Task objective: Update the entries from the line with "right knee: (24, 111, 3)" through the line with "right ankle: (152, 146, 35)" by changing every "left" to "L" and keeping everything else the same. Return only those lines.

· · · · ·

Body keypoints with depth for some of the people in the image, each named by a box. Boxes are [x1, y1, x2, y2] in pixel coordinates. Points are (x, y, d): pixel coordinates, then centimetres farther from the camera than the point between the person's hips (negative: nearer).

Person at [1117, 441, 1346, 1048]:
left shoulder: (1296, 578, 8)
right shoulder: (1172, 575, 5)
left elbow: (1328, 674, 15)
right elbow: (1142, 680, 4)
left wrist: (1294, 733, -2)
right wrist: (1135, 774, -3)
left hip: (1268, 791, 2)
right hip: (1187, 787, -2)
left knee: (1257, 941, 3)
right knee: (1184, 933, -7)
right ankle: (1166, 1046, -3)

· · · · ·

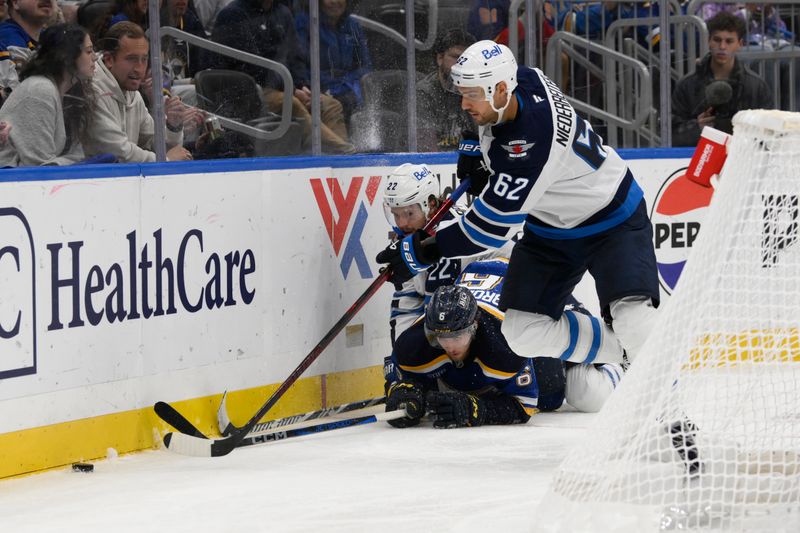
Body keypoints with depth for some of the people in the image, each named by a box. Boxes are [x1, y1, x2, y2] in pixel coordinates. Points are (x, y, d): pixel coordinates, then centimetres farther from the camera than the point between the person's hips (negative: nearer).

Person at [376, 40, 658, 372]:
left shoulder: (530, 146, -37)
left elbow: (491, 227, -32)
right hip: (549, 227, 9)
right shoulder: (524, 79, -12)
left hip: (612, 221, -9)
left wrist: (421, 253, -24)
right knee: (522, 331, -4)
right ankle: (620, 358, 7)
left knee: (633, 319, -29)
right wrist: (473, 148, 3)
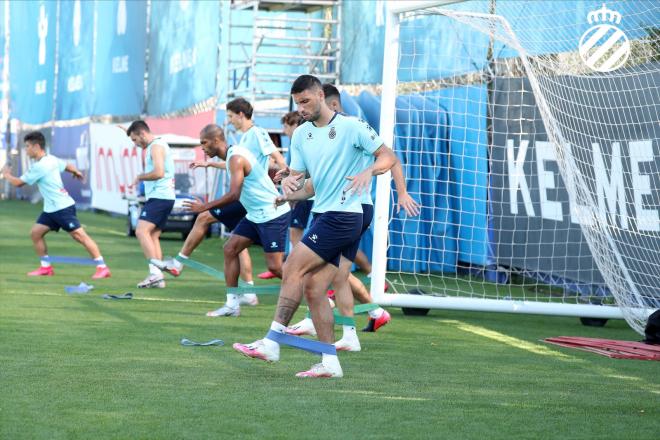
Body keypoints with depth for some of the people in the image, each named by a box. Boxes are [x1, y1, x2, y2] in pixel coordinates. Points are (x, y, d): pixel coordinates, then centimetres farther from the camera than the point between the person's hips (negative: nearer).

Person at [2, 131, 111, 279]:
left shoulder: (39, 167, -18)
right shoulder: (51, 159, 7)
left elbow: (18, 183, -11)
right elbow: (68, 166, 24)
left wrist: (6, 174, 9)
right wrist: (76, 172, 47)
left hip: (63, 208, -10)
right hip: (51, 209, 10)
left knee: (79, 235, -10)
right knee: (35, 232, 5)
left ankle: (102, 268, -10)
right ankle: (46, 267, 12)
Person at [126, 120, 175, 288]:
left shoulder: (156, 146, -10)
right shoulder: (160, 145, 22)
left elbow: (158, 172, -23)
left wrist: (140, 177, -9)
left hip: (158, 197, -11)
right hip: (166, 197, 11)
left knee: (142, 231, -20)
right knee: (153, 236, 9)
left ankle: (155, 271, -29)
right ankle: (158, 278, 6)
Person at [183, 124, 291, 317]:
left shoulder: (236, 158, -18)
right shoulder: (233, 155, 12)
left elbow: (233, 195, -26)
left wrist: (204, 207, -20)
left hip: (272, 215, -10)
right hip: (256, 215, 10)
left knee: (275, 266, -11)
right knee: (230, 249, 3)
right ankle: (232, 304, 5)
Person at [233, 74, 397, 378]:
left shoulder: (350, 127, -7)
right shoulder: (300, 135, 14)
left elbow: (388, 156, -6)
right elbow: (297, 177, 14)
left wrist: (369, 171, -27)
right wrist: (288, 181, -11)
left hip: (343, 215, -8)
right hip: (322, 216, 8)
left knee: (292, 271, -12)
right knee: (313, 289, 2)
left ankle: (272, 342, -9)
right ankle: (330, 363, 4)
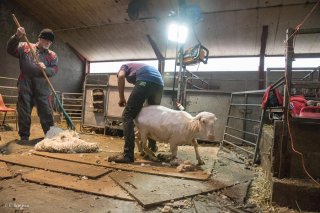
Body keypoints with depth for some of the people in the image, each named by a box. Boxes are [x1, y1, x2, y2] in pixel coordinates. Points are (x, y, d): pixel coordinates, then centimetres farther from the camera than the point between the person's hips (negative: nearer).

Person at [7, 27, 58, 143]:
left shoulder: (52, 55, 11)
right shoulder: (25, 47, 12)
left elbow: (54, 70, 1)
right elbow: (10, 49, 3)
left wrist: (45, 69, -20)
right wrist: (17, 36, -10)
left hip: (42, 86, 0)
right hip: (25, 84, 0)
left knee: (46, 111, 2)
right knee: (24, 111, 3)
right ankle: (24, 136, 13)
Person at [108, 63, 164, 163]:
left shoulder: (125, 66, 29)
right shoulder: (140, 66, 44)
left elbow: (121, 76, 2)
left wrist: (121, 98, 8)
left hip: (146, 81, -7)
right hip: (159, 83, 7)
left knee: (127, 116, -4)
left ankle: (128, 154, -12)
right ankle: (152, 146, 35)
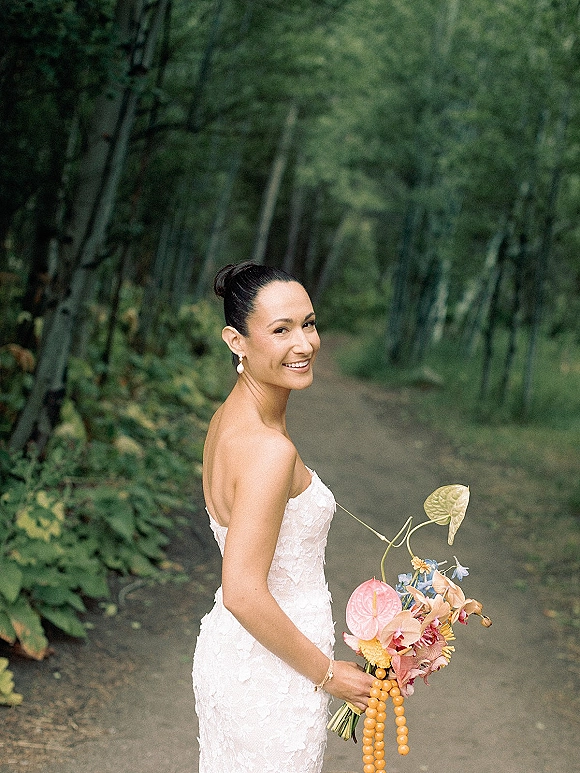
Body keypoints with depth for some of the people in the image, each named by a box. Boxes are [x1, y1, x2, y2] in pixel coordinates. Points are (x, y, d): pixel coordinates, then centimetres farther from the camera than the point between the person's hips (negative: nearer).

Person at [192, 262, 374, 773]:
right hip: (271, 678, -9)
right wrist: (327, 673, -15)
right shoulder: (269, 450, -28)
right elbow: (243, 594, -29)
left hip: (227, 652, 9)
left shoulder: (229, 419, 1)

· · · · ·

Answer below:
right knee: (24, 111, 3)
right ankle: (24, 136, 13)
Person at [108, 63, 164, 163]:
L shoulder: (125, 66, 29)
right shoulder: (140, 66, 44)
L elbow: (121, 76, 2)
L wrist: (121, 98, 8)
L hip: (146, 81, -7)
right hip: (159, 83, 7)
L knee: (127, 116, -4)
L ankle: (128, 154, -12)
right ankle: (152, 146, 35)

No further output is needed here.